『サバイバル・ウェディング』女性視聴者の神経逆撫で&セクハラ発言連発が物議か

『サバイバル・ウェディング』女性視聴者の神経逆撫で&セクハラ発言連発が物議か

「gettyimages」より

 今クールの連続テレビドラマ『サバイバル・ウェディング』(日本テレビ系)の第1話が14日、放送された。

 出版社に勤務する週刊誌編集者の黒木さやか(波瑠)は、石橋和也(風間俊介)と結婚するために退職した当日の夜、和也から婚約破棄を言い渡される。突然、仕事もお金もない状況に陥ったことに気づいたさやかは翌日、元上司に復職したいと嘆願すると、なぜか人気女性誌の「riz」編集部で働くことになる。さやかは不思議に思いながらも「riz」編集部に行くと、編集長の宇佐美博人(伊勢谷友介)から、半年以内に結婚しないとクビだと言われ、体当たりで婚活に挑み、その体験リポートを連載として執筆することが復職の条件だと告げられる。

 渋々従うことになったさやかは、和也と復縁したいと明かし、宇佐美から今後2週間は絶対に和也からの連絡に応じてはならないと指示される。さやかは、ありがちなアドバイスに疑問を感じつつ、苦しみながらもその指示を守っていると、なんと和也から会いたいとの連絡が――。

 報告を受けた宇佐美は次の作戦として、和也と会ってから必ず30分で別れて、その直後に“価値の高そうな男”と待ち合わせする場面を和也に見せつけることで男のプライドを刺激し、さやかに興味を持たせるというプランを提示。その待ち合わせ相手の男性役として超人気モデルを手配してやると告げる。

 ついに再会当日、さやかは宇佐美のアドバイスどおりに、公私ともに充実した生活を送っていることをアピールして、さやかが落ち込んでいる姿を期待していた宇佐美の気持ちを逆撫でする。すると宇佐美は、さやかを初デートの思い出の場所であるタイ料理店に行こうと誘う。さやかの気持ちは揺れるが、30分たった時点で「人に会う約束がある」と言い、さらに和也を動揺させる。

 2人は店を出て一旦は別れたが、さやかは宇佐美の忠告を破って和也を引き止めてしまい、和也の気持ちを考えずに強引に結婚を進めてしまったことを謝罪し、気持ちがぐらつく。そこに高級外車に乗った宇佐美が現れ、さやかを乗せて走り去る。

 そして、次の戦略として、もし和也が迫ってきても絶対に体を許してはいけないと言われていたさやかだったが、ある日帰宅すると自宅の前に和也が待っていて、キスをしてしまうところまでが放送された。

●パワハラ・セクハラ発言のオンパレード

 第1話を見た感想としては、宇佐美とさやかの掛け合いも楽しく、半年以内に結婚するというゴールに向かって、あの手この手で男性に作戦を仕掛けていくという心理ゲーム的な要素も面白い。

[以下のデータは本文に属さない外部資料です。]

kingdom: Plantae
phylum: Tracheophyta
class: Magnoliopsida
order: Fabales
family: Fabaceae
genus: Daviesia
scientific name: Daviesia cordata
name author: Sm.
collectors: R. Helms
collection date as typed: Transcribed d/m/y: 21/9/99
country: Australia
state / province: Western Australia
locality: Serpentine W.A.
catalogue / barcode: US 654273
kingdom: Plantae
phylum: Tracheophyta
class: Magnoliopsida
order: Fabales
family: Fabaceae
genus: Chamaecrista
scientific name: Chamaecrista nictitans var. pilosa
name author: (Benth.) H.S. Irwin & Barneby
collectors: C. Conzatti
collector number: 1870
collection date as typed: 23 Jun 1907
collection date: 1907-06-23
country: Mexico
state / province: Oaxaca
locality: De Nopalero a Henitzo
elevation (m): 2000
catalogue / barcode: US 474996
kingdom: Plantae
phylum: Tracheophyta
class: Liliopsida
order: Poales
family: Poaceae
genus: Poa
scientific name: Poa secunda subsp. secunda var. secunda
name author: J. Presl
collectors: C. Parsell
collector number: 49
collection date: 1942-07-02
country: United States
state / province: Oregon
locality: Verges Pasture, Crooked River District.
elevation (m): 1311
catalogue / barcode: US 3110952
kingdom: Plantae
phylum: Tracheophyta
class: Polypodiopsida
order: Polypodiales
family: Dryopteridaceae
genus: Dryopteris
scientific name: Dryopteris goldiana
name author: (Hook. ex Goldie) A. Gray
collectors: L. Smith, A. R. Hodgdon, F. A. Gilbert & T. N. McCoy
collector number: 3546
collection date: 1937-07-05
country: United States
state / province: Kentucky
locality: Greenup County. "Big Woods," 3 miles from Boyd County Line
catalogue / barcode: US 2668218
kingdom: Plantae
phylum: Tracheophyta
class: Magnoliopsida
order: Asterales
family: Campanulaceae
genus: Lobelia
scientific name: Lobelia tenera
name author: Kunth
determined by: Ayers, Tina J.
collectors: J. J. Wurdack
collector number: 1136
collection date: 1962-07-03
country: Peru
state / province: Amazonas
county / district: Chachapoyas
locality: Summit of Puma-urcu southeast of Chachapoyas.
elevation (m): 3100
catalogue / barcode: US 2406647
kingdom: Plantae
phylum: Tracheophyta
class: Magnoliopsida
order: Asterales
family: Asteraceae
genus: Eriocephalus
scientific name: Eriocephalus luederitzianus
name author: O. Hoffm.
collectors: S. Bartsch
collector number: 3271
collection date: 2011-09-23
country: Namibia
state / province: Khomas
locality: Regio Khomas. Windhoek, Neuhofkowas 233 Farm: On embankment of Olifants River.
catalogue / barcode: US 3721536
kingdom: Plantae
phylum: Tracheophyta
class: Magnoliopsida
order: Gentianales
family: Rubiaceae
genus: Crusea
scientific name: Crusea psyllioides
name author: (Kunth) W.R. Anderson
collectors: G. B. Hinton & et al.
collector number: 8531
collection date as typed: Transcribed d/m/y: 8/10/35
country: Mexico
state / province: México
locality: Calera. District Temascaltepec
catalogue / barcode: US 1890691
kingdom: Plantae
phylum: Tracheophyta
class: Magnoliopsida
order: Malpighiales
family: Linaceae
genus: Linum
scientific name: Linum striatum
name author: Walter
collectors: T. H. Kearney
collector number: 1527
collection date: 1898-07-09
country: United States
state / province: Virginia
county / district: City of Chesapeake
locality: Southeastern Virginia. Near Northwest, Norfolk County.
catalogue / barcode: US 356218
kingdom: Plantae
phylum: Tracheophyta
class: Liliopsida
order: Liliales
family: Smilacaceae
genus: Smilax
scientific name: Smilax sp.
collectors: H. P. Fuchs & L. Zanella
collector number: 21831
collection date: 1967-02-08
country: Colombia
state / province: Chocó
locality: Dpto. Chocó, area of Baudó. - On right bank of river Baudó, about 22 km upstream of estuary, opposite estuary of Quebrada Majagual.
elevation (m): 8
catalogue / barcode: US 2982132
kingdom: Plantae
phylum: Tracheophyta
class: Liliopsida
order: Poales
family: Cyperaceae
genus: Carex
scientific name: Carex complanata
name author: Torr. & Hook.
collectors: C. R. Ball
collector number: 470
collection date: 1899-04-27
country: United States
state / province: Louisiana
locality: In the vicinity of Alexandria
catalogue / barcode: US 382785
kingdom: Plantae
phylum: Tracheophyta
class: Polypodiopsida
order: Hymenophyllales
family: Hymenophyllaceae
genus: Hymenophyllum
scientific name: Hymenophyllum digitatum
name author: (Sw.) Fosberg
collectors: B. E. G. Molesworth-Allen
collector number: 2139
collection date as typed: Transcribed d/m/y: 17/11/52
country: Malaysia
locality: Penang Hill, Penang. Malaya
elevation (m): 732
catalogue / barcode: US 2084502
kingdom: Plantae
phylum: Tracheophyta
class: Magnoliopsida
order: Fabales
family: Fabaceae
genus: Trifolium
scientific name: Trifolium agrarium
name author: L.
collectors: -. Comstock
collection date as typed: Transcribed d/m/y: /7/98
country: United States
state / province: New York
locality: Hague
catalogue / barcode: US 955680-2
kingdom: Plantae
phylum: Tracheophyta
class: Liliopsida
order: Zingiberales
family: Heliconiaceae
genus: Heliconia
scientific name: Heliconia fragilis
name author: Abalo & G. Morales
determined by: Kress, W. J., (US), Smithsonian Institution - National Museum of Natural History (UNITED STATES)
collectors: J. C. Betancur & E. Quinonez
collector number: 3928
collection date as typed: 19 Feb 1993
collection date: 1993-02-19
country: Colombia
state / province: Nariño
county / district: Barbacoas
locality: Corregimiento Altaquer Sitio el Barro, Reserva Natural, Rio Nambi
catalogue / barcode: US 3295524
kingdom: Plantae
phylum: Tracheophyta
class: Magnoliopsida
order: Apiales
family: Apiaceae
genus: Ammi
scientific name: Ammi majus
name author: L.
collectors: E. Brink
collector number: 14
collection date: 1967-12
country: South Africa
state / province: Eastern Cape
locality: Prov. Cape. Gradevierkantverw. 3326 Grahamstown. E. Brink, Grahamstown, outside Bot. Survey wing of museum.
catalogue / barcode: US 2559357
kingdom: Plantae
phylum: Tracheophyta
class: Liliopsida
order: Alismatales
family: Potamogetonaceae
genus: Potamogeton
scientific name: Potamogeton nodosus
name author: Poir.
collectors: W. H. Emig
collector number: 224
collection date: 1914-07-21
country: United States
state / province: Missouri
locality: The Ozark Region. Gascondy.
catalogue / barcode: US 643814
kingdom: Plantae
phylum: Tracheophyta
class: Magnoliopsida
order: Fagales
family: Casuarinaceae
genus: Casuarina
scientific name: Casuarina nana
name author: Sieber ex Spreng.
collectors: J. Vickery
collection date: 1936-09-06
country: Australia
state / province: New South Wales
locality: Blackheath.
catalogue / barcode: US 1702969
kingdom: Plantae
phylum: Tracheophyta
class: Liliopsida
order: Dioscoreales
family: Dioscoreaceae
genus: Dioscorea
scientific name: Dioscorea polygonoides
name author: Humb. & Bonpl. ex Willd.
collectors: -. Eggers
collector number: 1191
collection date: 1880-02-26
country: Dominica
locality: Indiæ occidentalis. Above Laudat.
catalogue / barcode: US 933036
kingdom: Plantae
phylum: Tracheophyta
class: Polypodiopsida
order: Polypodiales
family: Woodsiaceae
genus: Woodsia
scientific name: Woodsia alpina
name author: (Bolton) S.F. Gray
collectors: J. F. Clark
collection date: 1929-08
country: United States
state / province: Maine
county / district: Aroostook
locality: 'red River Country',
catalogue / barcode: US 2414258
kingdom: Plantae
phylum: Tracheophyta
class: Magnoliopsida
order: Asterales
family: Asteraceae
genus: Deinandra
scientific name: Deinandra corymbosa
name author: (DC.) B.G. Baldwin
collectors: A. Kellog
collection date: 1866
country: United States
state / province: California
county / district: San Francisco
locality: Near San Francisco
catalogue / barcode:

さらに、タッチも軽いのでリラックスして見られるという点もありがたい。

 ただ、いくらフィクションとはいえ、さやかに対する宇佐美の言動は、さすがに行き過ぎだという印象も受ける。

 たとえば、2人の初対面で宇佐美は、次のようにさやかに罵声を浴びせる。

「半年以内に結婚すること。結婚できなきゃクビ」
「三十路で再就職は厳しいだろうなー」
「お前みたいなB級オンナに、『riz』のグルメ担当が務まるか」

 また、和也から会いたいと連絡があったとさやかが宇佐美に報告するシーンでも、こう厳しい言葉を繰り出す。

「なぜ、お前が捨てられたか、特別に教えてやろう。それはな、お前が安いからだ。安いということは、価値が相対的に低いということだ」 
「俺の言うとおりやらなかったら、クビだからな」
「やっぱりお前は、一生独身決定だわ」
「じゃあ、お前の値段は?」

 さらに、さやかが2週間ぶりに和也と会った後、宇佐美は次の作戦を指示しながらこう話す。
 
「あいつは体を求めてくる。大切にされたかったら、体を許すな」

 もし現実に会社で発せられれば大問題となるようなパワハラ・セクハラ発言のオンパレードなのはいうまでもないが、いくらフィクションとはいえ、さすがに女性視聴者の神経を逆撫でしてしまうのではないか。宇佐美が上から目線で放つセクハラ発言の数々に、気分を害した女性視聴者たちが離れてしまわないか、そして物議を醸してしまわないかが、気になる。また、「結婚できない女=ダメ女」という設定自体にも疑問を抱く視聴者も多いだろう。

 いずれにしても、第1話の視聴率がどうなるかが、気になるところである。